TO DO: Condense the paragraph that begins "Ground Zeroes is a fine looking game" from the game review below into a short bulleted list that keeps its main facts.

That path brings me right around to the back of the watchtower and to my target. Snake's in a murderous mood (I decide) so the hapless Marine isn't going to know what hits him. Snake climbs the ladder, grabs the guy and I'm presented with a few options. I can interrogate him, getting useful info or locations of stuff that might help me later on, knock him out, he'll wake up again later. Or kill him and ensure he never wakes up to see the light of day, to return to his job. One dead guard later, one realigned searchlight, problem solved.

During this whole segment of play I'm struck by the way the game controls, the way it looks and the way it responds to my interactions with the guard. The guy begs me not to kill him, but Snake's in no mood to take prisoners and if he was, he'd throw them off the cliff into the water. Shades of the Tanker mission from MGS 2 right there. It's the animations that really get my attention, and this only gets better and better the further I move into Camp Omega.

Ground Zeroes is a fine looking game, and I could witter on about graphics this, graphics that and light/shadow as I've done in the past, but the point of the whole thing you can take away from this review is: through the whole game I haven't seen a framerate hitch, drop or messed up texture and I've put a lot of hours into it across all the missions. It looks fantastic and the controls are beautifully done, with lots of nice systems to turn Snake from a stealth god into an action hero with no fiddly selections to be made.

The next port of call is getting past the big fence, into the camp and trying to make my way to the prison zone a little further in. There's a bunch of guards, they're all patrolling in various ways and sometimes they stop to have a little chat then move on. I think I have their patrol pegged as I look through my scope, marking each target in a very Splinter Cell manner (love this) and now I can see them through walls too as long as I'm in range (yes!).

EXTRACTED INFORMATION:

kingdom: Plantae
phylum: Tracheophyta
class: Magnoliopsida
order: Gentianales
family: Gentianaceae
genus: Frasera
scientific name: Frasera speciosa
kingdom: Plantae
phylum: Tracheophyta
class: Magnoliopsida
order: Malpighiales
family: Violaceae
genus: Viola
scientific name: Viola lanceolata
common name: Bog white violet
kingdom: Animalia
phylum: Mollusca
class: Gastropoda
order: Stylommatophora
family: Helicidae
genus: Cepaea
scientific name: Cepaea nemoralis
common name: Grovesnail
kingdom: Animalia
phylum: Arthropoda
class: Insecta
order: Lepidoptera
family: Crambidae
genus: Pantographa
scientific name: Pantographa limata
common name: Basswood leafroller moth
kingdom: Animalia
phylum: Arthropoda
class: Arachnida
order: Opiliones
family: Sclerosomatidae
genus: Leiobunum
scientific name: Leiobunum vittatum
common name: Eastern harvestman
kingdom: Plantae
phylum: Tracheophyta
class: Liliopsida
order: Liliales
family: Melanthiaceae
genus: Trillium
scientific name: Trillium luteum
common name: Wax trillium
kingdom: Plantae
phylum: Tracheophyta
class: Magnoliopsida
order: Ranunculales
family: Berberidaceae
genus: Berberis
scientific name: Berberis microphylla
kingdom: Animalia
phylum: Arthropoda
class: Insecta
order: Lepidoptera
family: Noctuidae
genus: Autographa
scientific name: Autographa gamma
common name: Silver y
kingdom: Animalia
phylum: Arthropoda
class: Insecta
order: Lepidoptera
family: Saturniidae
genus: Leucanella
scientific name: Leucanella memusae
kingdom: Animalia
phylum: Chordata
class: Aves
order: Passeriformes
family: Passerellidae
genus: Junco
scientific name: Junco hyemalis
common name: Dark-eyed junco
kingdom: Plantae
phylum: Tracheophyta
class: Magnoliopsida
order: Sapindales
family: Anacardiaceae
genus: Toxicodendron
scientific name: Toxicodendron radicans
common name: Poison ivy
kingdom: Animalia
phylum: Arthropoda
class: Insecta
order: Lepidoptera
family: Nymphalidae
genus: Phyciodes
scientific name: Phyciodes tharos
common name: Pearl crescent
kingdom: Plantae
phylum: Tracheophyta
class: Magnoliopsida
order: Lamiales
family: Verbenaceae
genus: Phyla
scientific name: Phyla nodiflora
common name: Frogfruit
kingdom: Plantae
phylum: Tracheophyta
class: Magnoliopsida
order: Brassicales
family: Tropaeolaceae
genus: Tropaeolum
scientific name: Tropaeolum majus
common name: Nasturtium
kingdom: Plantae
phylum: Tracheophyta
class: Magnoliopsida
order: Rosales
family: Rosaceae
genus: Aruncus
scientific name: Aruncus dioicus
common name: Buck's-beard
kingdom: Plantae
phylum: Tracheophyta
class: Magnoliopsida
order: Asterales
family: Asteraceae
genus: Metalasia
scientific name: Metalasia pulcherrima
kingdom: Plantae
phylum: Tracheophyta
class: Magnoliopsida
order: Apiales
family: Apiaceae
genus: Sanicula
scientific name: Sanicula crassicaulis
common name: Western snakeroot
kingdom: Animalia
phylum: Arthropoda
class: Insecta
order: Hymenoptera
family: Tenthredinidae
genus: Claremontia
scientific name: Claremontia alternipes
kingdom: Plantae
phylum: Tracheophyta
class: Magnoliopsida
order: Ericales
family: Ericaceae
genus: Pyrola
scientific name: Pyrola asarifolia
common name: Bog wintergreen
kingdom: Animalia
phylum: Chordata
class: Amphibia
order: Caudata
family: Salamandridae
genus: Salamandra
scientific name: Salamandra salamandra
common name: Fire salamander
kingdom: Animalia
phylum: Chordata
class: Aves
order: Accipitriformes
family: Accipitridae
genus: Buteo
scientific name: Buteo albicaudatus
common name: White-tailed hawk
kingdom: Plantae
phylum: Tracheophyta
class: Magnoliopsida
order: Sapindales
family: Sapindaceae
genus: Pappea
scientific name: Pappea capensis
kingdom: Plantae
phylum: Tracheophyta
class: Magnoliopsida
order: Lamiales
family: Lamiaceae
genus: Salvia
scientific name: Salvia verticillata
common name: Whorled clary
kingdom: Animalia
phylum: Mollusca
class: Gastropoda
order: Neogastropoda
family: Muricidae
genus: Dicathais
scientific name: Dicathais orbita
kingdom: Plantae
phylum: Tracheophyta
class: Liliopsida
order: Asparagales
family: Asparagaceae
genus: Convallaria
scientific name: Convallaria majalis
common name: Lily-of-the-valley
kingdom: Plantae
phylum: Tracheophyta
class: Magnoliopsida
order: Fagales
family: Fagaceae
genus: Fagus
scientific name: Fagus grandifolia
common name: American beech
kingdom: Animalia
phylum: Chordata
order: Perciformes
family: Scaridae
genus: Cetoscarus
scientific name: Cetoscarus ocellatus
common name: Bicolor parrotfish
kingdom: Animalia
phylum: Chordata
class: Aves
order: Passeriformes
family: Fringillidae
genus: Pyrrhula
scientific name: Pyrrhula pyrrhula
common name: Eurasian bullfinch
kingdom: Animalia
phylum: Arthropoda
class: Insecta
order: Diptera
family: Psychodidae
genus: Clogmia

FULL SOLUTION:
- Ground Zeroes looks fantastic.
- Across many hours and all the missions, the reviewer saw no framerate hitch or drop and no messed-up texture.
- The controls are beautifully done.
- Several systems let Snake shift from stealth god to action hero without fiddly selections.